(Saved entries)
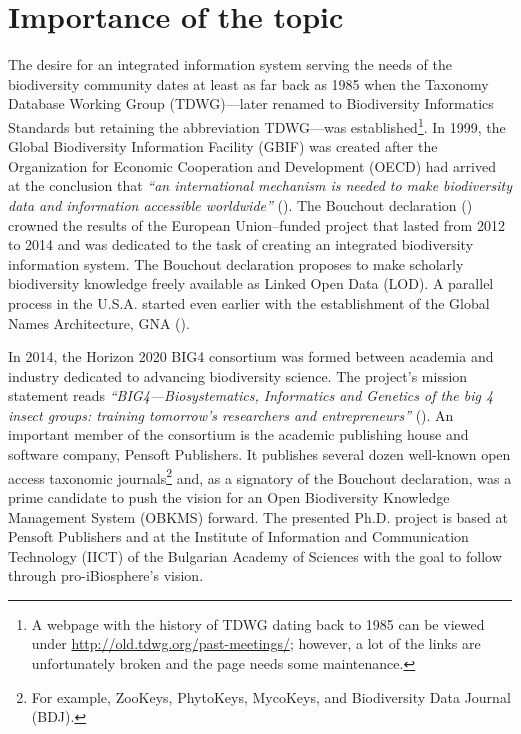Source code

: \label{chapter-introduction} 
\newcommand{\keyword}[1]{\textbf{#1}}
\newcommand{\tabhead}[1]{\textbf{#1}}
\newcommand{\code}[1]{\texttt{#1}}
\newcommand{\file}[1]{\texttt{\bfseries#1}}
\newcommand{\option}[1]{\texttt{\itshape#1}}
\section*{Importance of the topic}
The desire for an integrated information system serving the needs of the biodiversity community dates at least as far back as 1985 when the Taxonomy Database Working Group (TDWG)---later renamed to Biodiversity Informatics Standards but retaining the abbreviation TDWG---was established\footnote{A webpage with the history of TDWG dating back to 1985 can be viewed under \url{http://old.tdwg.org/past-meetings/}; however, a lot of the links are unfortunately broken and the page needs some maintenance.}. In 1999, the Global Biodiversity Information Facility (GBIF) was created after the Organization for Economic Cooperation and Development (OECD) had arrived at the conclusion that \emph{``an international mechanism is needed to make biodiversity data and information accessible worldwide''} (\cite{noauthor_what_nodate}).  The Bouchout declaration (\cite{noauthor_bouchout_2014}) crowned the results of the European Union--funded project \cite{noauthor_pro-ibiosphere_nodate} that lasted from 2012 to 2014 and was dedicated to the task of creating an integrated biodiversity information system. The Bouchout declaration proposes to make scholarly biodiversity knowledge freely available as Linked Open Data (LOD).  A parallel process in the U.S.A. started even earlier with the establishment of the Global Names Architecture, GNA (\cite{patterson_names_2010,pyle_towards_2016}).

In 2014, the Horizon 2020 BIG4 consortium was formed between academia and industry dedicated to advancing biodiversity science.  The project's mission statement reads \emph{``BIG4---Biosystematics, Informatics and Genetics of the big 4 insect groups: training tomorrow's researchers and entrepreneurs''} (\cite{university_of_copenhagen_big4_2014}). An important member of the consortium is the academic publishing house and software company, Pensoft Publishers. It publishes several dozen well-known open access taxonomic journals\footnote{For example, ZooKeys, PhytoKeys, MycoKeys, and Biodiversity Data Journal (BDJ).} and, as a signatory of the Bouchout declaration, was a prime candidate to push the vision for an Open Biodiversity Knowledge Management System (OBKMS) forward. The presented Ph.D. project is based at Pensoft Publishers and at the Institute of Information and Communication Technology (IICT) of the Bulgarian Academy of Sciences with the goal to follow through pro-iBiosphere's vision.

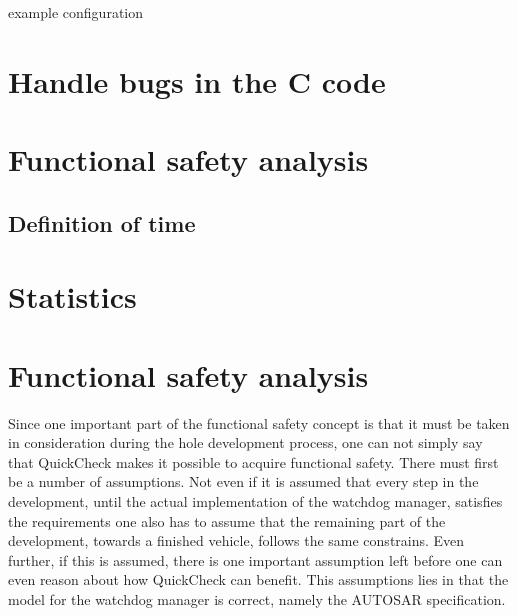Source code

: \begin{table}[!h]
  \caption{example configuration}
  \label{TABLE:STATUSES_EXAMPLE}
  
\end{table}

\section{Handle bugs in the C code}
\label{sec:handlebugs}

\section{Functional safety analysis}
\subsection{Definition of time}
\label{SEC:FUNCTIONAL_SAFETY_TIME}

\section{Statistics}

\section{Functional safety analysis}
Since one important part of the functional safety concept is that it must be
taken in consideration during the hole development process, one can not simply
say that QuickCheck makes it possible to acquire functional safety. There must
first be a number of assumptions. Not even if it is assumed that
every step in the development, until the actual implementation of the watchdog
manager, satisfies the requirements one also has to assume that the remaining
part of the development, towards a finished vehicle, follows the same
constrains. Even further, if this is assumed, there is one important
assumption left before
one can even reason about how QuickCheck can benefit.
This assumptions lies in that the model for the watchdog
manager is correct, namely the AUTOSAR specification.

**Assignment:**
Copy out, exactly and alone, the lines of the entries above between the ones holding "manager, satisfies the" and "This assumptions lies", inclusive.

**Exercise result:**
manager, satisfies the requirements one also has to assume that the remaining
part of the development, towards a finished vehicle, follows the same
constrains. Even further, if this is assumed, there is one important
assumption left before
one can even reason about how QuickCheck can benefit.
This assumptions lies in that the model for the watchdog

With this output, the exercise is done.